Вообразите же сами! Вы, скажем, возвращаетесь из командировки раньше, чем обещали, и там с женой за кухонным, скажем, столом застаете не какого-нибудь любовника, но себя самого! Что же делать? Возмутиться? Вскричать? Прогнать? Уйти самому? Убить? Но кого, однако же? Себя самого? Это выйдет самоубийство… И к тому же — вот так вот, без всякого повода? Когда жена изумлена вашим появлением не менее вашего, и измены заведомой нет. Ведь она изменила вам с вами!

— Послушайте… встаньте, знаете, лучше так… По-хорошему, — вразумлял вошедший Федор Михайлович сидящего, неуверенно подбирая угрозы и уже не обращая на нас внимания, меж тем как все мы, пораженные, не сводили с обоих них глаз… — Я на вас полицию позову… Пусть они с вами разбираются…

— Пусть, — холодно прервал стоявшего сидящий Федор Михайлович и на все дальнейшие предложенья вошедшего принял вид такой, что готов и не дрейфит.

Тут стоявший, не выдержав (да и кто бы на его месте выдержал), кинулся на сидящего, пытаясь отодрать от стула, но попробуйте как-нибудь отодрать от стула или дивана себя самого! Если б люди умели подобное, на руках бы себя носили.

Замерев, наблюдали ошеломленные мы, остальные Федоры Михайловичи, происходящее, но тут поднялся наконец тот наш Федор Михайлович, что напротив часов, и с облегчением поднялся следом ему тот, что под часами, и все мы, хоть и желали знать, чем меж Федоров Михайловичей закончится, собрались идти на обед.

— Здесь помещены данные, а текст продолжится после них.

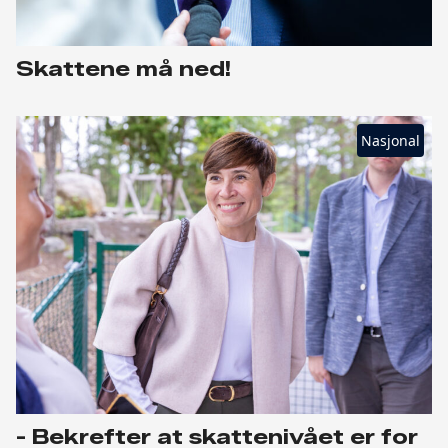
Skattene må ned!
Nasjonal
- Bekrefter at skattenivået er for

Здесь настал для Федора Михайловича стоявшего и сидевшего миг решительный, потому что тот и только тот из нас истинный Федор Михайлович, что никакую невероятную ситуацию не променяет на обеденный перерыв. Истинный из них пойти на обед должен был, и уж тут-то бы мы отличили, ибо неистинный, самозваный Федор Михайлович, на месте усидев или заняв его за ушедшим, выдал бы себя, что он не он, несомненно.

Но мы, развязки не дожидаясь, вышли.

Едва успели выйти мы (как рассказывал впоследствии нам Федор Михайлович), оба они, не сговариваясь, оставив свои выяснения, к двери кинулись от стола, подтвердив тем самым даже друг другу, что оба — это они, да так синхронно за дверную ручку взялись, что, благополучно забыв друг другу прежнее раздвоение, единым порывом объединенные, в одно место сляпались, в человека единого, слава богу!

Что разумно было, по общему нашему вердикту. Ибо, во-первых, прекрасно, когда человек находится с самим собой в согласии и гармонии: решил идти — шагай, решил сидеть — так сиди, не мечись. Ну и во-вторых, талон у нас в столовую на день дают только один, в одни руки.